I am amused by a coincidence which has, with the receipt of your last letter, come about. As you have probably guessed, if I didn’t mention it before, letter writing is one of my main creative interests at the moment, and I can guarantee to spend at least two hours every day following this hobby; although I tend to think of it as being more than merely a hobby, a word which has almost denigrating tones to it. Another of my correspondents wrote with the same worries you expressed: not knowing whether the person on the other side of the pen – as he put it – is a real person or not. I cannot now remember the exact words used to out his mind to rest, and I do not know whether they would have worked or not since my letter to him went out just a few days ago, but they ran along the lines of an old, if the internet has anything old, internet saying that users can be anyone at all, we would never know. On the internet, it is said, no one knows that you are a dog. This is usually accompanied with a cartoon dog sitting at a computer.

We hear a great deal about Artificial Intelligence at the moment, about programming robots and computers which, one day, will take over the tedious, the mundane and, perhaps, the more complex activities in or lives. This talk has been going on for many years – I suspect there were even films about it in the first years of the last century as cinema began to take a hold, and I know for a fact that there were robots, of a nature, in the eighteenth century used to play chess – and there was even a time, in the Eighties, when Margret Thatcher, as prime minister in the United Kingdom, talked about society moving from an industrial nature to a leisure one, and that we should all be planning accordingly. Of course, as can be expected, the calls for change were far too early and generally ignored: there has been more use of robots in factories in the intervening years, but no real loss of employment as a result.

My point, with many words but only one meaning, being that I do not believe we have made it far enough for a computer to emulate or, better, compose a personal letter, bearing in mind both the nature of the individual supposedly writing and the complexities and nuances of the English language. I am assured that I am a real person, from my own proof which I cannot possibly lay out convincingly here. I am also convinced, going on to one of your other points, that I am not a mystery, to me at least. You say that you understand yourself completely, and I would be able to say the same about myself, although I do not believe it to be true. I do not know – I cannot speak for the feelings of anyone else – how I would react to certain situations, how I might answer certain questions which have not yet been posed, how I will react when I read a certain passage in a book which is new to me. I can, of course, bring out all the physical data of appearance, of age, of place of birth and education, career, loves and likes, but they are passing phases in life. They do not tell us who a person is, merely where they have been, what they have done and what might possibly have influenced them. A common sentence used on a certain form of profile that I have seen is: I have made mistakes, but they do not define who I am. Likewise, I have travelled around the world and seen, done, experienced many things during the last (nearly) six decades, and they have influenced me, they do define me, they are a part of me, but I cannot put them all down into words and say, so that someone else will understand: this is me.

-- DATA RECORDS --
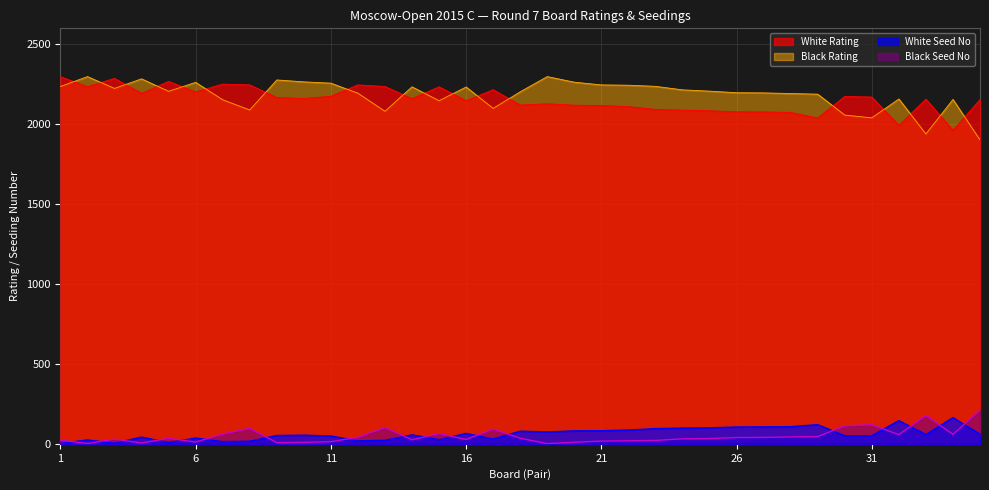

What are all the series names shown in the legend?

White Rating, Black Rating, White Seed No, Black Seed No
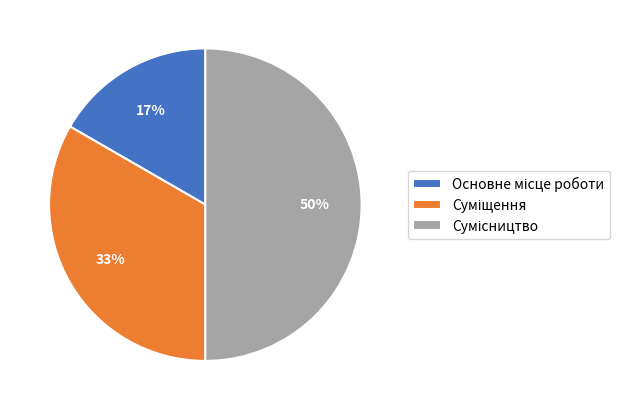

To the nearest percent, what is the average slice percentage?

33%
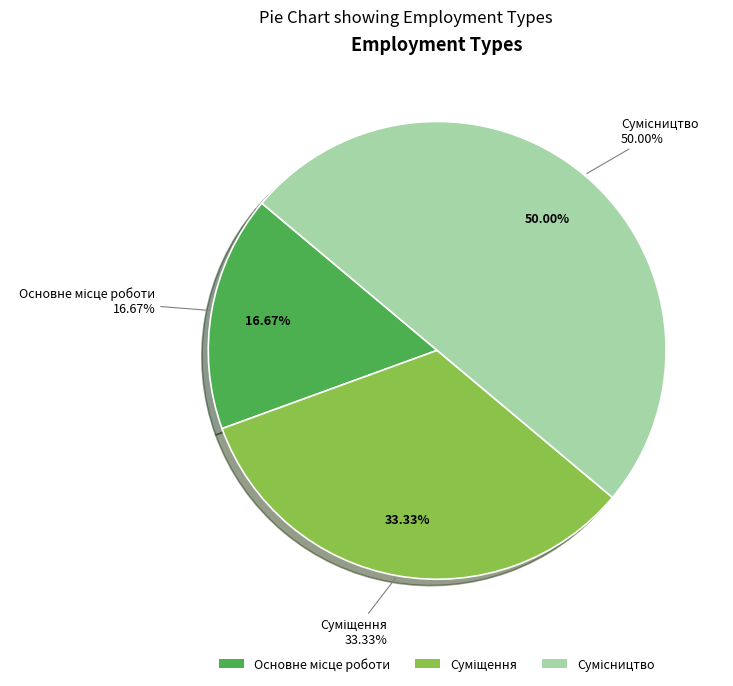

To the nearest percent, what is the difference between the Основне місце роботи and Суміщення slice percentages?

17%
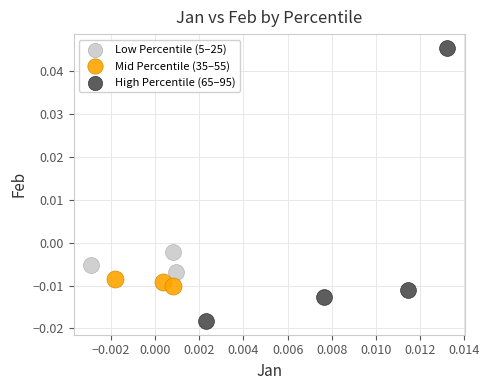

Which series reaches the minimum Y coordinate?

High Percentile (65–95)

-- YOUR TASKS --
[1] In the letter, how much time does the writer say is spent on letter writing each day?
[2] Pick out each line of the listing that contains the string "series".
The letter and the listing were drawn from unrelated sources.

-- ANSWER SECTION --
[1] At least two hours every day.

[2]
What are all the series names shown in the legend?
Which series reaches the minimum Y coordinate?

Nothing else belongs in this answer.